Study: Hospitals Often Collect Higher Payments for Surgical Mistakes
Hospitals have little incentive to reduce surgical errors because insurers pay them for the longer stays and extra care that patients require for the resulting complications, according to a study published Tuesday in the Journal of the American Medical Association, the New York Times reports.
Study Details
For the study, researchers from the Boston Consulting Group, Harvard's schools of medicine and public health, and Texas Health Resources examined the records of 34,256 patients who had surgery at one of 12 hospitals run by Texas Health Resources in 2010 (Grady, New York Times, 4/16).
In total, 1,820 patients experienced one or more complications after surgery, ranging from infections at the surgical site to cardiac arrests and strokes (Seaman, Reuters, 4/16).
Study Findings
Overall, the study found that hospital revenue averaged $30,500 more for patients whose length of stay was longer because of an avoidable complication than patients without complications (New York Times, 4/16).
Specifically, the researchers found that profit margins were 330% higher when patients with private coverage experienced at least one complication (Kutscher, Modern Healthcare, 4/16). Hospitals on average made about $56,000 in profit for such patients, compared with about $17,000 in profit for privately-insured patients who did not experience complications (Reuters, 4/16).
Meanwhile, profit margins were 190% higher for Medicare beneficiaries who experienced at least one surgical complication (Modern Healthcare, 4/16). Hospitals profited by about $3,600 on average when Medicare beneficiaries experienced one or more complication, compared with $1,900 on average on Medicare beneficiaries without any complications (Reuters, 4/16).
The researchers recommend shifting away from the fee-for-service system, which results in insurers paying for substandard care, as well as providing bonuses to higher-performing hospitals (New York Times, 4/16).
Reactions to Study
The findings conflict with previous research that had suggested hospitals were negatively affected by surgical complications, Reuters reports (Reuters, 4/16).
Barry Rosenberg, an author and a managing director at Boston Consulting, said his team was surprised to realize that efforts to improve hospital performance would actually cost hospitals money. "We said, 'Whoa, we're working our tails off trying to lower complications, and the prize we're going to get is a reduction in profits,'" he said (New York Times, 4/16).
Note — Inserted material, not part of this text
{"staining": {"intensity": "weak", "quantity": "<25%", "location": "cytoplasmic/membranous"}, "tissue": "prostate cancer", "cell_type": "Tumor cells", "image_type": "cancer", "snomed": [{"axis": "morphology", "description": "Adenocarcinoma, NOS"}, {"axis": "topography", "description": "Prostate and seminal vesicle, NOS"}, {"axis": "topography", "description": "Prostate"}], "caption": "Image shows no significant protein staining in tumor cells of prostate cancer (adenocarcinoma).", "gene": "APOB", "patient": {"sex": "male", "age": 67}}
Nancy Foster, vice president for quality and patient safety policy at the American Hospital Association, said the findings show that the "payment structure have been set in a way that sometimes when hospitals move to do something that is clearly in the patients' interests ... [hospitals] may suffer a financial setback from doing what's right for the patient."
Atul Gawande -- a surgeon and professor at Brigham and Women's Hospital and Harvard School of Public Health and the study's senior author -- suggested moving to a bundled payment system, where hospitals receive one payment for a patient's entire stay. Gawande also noted that hospitals should continue efforts to reduce surgical complications by adopting quality control measures, such as checklists (Reuters, 4/16).
In an accompanying editorial, Princeton University health care economist Uwe Reinhardt called the findings "troublesome but not surprising" (New York Times, 4/16). He criticized the current payment system and wrote that Medicare -- which he noted has been bundling payments since the mid-1980s -- might be considered a "smarter payer" than private insurance because it "appears to have largely avoided rewarding hospitals financially for avoidable mistakes" (Reuters, 4/16).